The European Union wants online video streaming giants Amazon Prime Video (NASDAQ: AMZN) and Netflix (NASDAQ: NFLX) to devote a much larger portion of their libraries to regional content, an attempt by the governing body to force a more level playing field in the SVOD space, according to media reports.
The Financial Times first reported the proposed rules last week, which would require streaming providers based outside the EU to have a library made up of at least 20 percent European-produced content. The EU announced the proposal on May 25.
Furthermore, outside streaming services would have to financially contribute or support the production of European works if member states mandate it, under the proposed rules. That is perhaps of more concern to Netflix, which already has a library in the region composed of 21 percent European films and series.

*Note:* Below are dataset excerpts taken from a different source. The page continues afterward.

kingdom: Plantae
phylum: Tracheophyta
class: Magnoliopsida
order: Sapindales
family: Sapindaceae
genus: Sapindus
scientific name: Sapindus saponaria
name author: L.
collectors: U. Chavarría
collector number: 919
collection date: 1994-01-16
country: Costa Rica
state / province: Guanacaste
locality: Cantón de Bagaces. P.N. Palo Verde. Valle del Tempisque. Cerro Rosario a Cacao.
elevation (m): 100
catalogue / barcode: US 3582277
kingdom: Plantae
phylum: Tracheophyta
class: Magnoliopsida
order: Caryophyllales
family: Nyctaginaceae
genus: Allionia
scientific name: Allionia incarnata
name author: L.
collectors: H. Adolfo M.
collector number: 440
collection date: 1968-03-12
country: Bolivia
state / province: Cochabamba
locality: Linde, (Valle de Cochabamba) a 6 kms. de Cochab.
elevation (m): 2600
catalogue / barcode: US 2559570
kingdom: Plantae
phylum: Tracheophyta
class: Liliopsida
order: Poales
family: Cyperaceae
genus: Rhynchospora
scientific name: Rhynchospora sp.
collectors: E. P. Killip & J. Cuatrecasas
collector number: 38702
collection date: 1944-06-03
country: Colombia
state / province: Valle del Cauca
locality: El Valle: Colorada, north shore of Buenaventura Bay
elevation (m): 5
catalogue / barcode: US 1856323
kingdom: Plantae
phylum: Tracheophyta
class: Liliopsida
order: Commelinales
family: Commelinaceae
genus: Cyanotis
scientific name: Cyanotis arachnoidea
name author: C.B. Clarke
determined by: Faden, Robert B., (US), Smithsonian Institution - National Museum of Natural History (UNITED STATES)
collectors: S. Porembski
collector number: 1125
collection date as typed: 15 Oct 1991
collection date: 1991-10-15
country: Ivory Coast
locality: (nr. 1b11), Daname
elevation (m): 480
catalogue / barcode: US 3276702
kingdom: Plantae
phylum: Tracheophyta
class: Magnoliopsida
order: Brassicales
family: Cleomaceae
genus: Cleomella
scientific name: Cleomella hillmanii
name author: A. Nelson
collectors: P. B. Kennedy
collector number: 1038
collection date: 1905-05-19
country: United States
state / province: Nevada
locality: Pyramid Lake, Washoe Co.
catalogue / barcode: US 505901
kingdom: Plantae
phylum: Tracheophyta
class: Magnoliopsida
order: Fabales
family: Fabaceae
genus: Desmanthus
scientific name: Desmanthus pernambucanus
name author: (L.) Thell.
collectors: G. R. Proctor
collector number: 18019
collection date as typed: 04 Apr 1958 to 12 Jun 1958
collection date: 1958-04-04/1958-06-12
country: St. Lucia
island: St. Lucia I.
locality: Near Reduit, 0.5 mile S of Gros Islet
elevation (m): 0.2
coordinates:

"An obligation to carry content to meet a numerical quota may cause new players to struggle to achieve a sustainable business model," Netflix said in response to the report. It also could impact the quality of content libraries, with SVOD providers licensing less-than-ideal movies in order to meet catalog requirements.
Amazon, of course, has a pretty significant presence in Europe thanks to its industry-encompassing retail presence. Its streaming service is not present in all of the same countries as Netflix – Germany and U.K. subscribers to Prime get access to regional streaming, but Prime subs in France, Italy and Spain don't have streaming at all, at least not yet.